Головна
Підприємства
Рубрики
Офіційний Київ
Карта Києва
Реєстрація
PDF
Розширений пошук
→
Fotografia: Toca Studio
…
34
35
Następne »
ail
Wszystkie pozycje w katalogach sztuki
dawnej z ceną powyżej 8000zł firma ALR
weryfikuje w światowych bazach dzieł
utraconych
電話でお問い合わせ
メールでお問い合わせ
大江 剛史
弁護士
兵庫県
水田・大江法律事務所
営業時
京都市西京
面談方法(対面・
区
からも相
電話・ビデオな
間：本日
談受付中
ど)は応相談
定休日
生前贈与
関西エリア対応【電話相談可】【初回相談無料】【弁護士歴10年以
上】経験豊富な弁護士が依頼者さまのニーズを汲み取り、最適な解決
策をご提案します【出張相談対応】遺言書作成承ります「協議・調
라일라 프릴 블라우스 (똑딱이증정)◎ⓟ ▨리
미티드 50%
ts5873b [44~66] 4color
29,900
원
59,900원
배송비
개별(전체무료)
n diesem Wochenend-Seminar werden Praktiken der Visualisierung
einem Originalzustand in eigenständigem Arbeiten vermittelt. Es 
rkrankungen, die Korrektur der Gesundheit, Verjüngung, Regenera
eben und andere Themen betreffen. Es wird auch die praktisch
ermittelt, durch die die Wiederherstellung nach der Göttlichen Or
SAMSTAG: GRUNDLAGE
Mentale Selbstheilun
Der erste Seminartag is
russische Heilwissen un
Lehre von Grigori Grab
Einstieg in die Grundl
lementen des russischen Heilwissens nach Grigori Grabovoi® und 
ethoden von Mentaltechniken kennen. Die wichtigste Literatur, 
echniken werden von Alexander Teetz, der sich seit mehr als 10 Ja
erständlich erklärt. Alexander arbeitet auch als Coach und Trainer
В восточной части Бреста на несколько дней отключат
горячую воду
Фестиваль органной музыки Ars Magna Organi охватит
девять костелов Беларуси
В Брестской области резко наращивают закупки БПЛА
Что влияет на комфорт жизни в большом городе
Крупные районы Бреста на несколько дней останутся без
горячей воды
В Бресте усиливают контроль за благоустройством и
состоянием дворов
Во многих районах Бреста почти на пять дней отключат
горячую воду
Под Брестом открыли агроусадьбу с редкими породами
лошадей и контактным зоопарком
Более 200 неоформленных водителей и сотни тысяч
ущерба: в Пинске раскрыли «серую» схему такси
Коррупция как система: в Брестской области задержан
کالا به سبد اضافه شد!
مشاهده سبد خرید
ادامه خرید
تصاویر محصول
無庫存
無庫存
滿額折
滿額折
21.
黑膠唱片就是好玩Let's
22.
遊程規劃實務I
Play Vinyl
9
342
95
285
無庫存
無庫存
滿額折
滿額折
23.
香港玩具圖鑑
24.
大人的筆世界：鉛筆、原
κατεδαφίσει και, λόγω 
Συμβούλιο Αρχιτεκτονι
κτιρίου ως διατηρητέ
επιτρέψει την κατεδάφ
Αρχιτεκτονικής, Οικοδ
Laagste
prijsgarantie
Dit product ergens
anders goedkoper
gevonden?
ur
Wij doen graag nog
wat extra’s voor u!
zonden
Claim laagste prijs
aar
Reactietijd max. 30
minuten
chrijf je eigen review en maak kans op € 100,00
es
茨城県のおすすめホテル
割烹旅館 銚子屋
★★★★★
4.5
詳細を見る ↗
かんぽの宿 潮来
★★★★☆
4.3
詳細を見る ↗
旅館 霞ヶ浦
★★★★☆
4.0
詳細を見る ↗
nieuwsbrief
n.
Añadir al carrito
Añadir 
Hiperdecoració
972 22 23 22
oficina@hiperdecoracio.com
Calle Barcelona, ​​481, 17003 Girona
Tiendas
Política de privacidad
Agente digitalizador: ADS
————————
Of the lines in the data, report each one containing the string "Брестской".

В Брестской области резко наращивают закупки БПЛА
Коррупция как система: в Брестской области задержан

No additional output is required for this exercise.